**The task:**
Take the data below and extract the lines from the one with "Vores Cat maskiner kombinere" to the one with "2025年11月22日", inclusive, exactly as written.
- - - - -
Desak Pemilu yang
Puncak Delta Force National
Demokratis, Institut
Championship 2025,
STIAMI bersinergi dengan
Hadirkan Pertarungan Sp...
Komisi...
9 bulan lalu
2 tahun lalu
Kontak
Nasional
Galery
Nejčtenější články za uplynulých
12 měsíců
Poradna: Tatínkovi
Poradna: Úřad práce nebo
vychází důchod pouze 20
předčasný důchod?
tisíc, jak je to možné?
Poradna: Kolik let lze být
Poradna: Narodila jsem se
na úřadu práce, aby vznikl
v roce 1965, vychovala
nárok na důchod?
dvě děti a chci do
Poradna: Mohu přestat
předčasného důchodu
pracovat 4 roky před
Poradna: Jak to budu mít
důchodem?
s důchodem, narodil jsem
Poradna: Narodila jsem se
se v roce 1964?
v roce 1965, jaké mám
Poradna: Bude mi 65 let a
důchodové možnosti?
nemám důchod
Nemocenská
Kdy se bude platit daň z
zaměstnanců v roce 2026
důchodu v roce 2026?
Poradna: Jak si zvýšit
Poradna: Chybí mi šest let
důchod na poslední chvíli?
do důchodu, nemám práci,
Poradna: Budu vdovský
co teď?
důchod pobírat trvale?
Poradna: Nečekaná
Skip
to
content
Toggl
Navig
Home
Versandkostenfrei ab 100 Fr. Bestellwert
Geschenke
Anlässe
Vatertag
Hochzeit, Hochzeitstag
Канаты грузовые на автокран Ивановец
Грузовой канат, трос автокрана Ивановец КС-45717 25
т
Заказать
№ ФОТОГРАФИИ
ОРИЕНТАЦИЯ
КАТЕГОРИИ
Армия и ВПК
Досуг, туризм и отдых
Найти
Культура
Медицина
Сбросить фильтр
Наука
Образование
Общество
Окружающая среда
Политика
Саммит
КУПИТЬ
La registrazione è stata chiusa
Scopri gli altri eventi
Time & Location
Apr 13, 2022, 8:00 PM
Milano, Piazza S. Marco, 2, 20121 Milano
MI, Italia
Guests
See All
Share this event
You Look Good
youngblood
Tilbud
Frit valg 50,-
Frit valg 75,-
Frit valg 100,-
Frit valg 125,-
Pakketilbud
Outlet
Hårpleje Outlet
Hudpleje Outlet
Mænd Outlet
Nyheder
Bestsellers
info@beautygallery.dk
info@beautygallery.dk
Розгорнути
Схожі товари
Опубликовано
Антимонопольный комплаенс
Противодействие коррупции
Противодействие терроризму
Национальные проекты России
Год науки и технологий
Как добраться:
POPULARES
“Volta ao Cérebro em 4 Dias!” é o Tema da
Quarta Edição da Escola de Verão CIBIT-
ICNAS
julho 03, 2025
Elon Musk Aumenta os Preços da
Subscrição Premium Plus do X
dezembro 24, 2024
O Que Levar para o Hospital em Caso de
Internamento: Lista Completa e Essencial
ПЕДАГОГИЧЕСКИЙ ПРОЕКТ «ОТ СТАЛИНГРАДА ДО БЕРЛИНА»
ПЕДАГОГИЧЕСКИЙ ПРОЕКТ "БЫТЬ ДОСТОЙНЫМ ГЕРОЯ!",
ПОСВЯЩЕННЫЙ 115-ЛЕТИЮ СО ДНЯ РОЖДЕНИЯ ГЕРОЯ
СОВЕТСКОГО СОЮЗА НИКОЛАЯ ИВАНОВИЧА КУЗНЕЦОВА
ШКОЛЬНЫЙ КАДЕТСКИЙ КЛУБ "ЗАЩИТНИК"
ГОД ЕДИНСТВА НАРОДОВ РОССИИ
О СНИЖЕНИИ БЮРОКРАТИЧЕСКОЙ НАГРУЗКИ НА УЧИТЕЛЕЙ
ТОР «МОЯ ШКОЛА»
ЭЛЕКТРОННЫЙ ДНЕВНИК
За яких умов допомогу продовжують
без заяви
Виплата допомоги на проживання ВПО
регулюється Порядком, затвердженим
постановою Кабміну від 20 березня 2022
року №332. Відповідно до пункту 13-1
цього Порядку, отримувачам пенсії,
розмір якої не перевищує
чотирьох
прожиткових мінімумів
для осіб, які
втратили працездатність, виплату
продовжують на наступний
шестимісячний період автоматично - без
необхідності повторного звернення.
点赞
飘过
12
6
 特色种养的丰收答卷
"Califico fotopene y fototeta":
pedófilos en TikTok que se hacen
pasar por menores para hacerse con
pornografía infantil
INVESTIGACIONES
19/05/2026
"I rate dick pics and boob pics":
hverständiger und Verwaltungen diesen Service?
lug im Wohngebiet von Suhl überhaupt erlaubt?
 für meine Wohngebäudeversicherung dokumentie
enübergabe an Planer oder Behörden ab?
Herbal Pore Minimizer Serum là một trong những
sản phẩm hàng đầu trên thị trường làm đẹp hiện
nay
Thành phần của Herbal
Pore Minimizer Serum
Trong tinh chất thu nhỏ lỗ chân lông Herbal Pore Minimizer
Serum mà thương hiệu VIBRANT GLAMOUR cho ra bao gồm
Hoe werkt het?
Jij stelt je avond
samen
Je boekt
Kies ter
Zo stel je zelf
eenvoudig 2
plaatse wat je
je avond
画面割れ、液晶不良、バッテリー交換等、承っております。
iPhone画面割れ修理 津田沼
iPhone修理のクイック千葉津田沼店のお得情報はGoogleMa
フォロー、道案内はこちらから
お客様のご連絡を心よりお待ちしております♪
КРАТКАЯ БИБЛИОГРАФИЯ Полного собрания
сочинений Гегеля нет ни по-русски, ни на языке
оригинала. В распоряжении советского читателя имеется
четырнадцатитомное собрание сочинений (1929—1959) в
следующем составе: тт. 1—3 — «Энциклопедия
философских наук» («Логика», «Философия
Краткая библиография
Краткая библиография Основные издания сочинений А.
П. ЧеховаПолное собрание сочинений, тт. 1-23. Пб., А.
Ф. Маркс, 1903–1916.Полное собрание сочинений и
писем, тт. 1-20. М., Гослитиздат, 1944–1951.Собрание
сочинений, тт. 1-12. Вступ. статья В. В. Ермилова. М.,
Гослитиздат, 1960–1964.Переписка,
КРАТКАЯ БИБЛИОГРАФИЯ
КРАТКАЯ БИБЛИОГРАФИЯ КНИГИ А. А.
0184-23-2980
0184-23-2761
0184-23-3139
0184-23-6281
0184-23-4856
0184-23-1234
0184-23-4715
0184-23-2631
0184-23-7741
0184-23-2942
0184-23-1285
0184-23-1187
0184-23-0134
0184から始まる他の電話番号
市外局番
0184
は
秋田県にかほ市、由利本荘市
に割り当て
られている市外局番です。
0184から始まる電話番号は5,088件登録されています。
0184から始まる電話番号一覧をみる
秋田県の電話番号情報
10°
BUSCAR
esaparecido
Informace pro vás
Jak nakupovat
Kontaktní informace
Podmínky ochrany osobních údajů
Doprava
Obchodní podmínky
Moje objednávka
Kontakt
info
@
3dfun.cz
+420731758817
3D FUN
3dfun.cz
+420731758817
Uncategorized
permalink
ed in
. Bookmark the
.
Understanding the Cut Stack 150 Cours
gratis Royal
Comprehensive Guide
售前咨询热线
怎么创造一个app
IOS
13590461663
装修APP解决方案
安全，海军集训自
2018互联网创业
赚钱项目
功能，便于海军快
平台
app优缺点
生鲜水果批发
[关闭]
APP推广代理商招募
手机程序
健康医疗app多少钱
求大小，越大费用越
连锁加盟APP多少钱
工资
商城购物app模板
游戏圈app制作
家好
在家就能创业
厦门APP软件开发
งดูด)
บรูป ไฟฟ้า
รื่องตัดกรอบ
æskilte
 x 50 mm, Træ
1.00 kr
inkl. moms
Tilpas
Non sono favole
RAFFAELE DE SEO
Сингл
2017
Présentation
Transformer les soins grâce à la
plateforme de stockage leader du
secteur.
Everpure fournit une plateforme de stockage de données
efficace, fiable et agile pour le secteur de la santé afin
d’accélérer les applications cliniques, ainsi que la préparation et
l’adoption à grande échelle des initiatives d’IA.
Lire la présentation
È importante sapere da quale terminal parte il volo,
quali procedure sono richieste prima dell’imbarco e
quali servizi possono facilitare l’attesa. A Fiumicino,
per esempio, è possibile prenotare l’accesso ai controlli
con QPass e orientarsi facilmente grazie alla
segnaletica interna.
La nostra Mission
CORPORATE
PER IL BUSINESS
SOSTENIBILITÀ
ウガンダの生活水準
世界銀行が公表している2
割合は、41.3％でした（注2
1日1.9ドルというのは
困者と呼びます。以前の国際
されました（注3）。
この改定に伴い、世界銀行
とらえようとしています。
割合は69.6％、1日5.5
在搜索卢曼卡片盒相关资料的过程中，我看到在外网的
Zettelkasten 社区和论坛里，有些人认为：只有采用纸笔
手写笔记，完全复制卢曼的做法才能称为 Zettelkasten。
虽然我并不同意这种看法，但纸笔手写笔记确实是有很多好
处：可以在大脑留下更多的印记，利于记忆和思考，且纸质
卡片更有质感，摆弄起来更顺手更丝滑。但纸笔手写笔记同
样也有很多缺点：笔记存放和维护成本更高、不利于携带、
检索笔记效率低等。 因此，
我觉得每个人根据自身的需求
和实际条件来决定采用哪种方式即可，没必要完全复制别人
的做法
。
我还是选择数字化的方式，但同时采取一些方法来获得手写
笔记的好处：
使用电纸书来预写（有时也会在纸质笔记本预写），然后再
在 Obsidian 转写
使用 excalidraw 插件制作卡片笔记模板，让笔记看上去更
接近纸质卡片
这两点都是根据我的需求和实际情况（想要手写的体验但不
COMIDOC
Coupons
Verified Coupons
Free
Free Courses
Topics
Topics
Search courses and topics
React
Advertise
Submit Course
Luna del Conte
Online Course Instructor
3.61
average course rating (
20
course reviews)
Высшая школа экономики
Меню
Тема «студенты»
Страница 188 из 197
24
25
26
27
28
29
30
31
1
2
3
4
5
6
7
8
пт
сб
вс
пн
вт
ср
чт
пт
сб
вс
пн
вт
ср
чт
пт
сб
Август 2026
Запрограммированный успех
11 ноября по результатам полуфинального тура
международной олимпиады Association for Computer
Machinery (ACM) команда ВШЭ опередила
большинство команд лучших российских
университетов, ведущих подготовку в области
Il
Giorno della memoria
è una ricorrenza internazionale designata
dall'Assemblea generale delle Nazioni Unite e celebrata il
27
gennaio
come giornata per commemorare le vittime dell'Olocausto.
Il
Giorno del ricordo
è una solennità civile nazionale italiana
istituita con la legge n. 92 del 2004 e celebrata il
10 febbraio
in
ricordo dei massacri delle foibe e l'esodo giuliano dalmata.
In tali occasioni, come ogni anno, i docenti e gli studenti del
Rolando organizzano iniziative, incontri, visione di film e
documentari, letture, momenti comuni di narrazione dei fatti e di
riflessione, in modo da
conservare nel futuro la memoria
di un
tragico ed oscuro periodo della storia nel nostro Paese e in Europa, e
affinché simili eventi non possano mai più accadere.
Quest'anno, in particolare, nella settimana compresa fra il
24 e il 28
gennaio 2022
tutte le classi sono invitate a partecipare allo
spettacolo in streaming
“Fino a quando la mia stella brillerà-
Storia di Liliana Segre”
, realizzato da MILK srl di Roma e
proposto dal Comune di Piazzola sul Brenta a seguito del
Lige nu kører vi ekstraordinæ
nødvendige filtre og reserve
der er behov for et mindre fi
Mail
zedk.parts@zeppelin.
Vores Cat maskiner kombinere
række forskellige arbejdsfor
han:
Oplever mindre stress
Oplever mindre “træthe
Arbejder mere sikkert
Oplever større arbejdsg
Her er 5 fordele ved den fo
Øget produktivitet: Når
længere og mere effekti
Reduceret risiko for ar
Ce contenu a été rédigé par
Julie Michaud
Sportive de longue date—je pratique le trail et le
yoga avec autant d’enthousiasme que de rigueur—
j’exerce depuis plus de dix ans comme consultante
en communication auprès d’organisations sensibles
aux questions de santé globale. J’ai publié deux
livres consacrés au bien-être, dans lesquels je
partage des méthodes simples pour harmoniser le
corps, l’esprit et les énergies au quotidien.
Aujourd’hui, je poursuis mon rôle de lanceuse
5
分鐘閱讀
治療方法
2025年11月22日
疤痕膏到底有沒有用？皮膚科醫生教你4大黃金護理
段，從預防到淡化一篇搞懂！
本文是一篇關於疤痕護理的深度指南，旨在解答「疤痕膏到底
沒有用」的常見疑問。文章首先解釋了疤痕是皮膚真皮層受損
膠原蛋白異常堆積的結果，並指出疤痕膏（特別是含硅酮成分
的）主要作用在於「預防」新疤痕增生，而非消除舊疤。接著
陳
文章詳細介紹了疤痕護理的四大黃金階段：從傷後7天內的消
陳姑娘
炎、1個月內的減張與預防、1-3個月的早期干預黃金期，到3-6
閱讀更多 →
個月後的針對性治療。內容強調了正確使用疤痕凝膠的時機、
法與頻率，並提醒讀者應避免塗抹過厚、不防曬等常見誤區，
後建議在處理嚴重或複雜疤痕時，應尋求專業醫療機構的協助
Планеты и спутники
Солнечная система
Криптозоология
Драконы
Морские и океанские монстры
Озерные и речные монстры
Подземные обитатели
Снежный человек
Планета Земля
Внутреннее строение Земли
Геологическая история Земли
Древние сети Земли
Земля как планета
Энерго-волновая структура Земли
- - - - -
**Expected output:**
Vores Cat maskiner kombinere
række forskellige arbejdsfor
han:
Oplever mindre stress
Oplever mindre “træthe
Arbejder mere sikkert
Oplever større arbejdsg
Her er 5 fordele ved den fo
Øget produktivitet: Når
længere og mere effekti
Reduceret risiko for ar
Ce contenu a été rédigé par
Julie Michaud
Sportive de longue date—je pratique le trail et le
yoga avec autant d’enthousiasme que de rigueur—
j’exerce depuis plus de dix ans comme consultante
en communication auprès d’organisations sensibles
aux questions de santé globale. J’ai publié deux
livres consacrés au bien-être, dans lesquels je
partage des méthodes simples pour harmoniser le
corps, l’esprit et les énergies au quotidien.
Aujourd’hui, je poursuis mon rôle de lanceuse
5
分鐘閱讀
治療方法
2025年11月22日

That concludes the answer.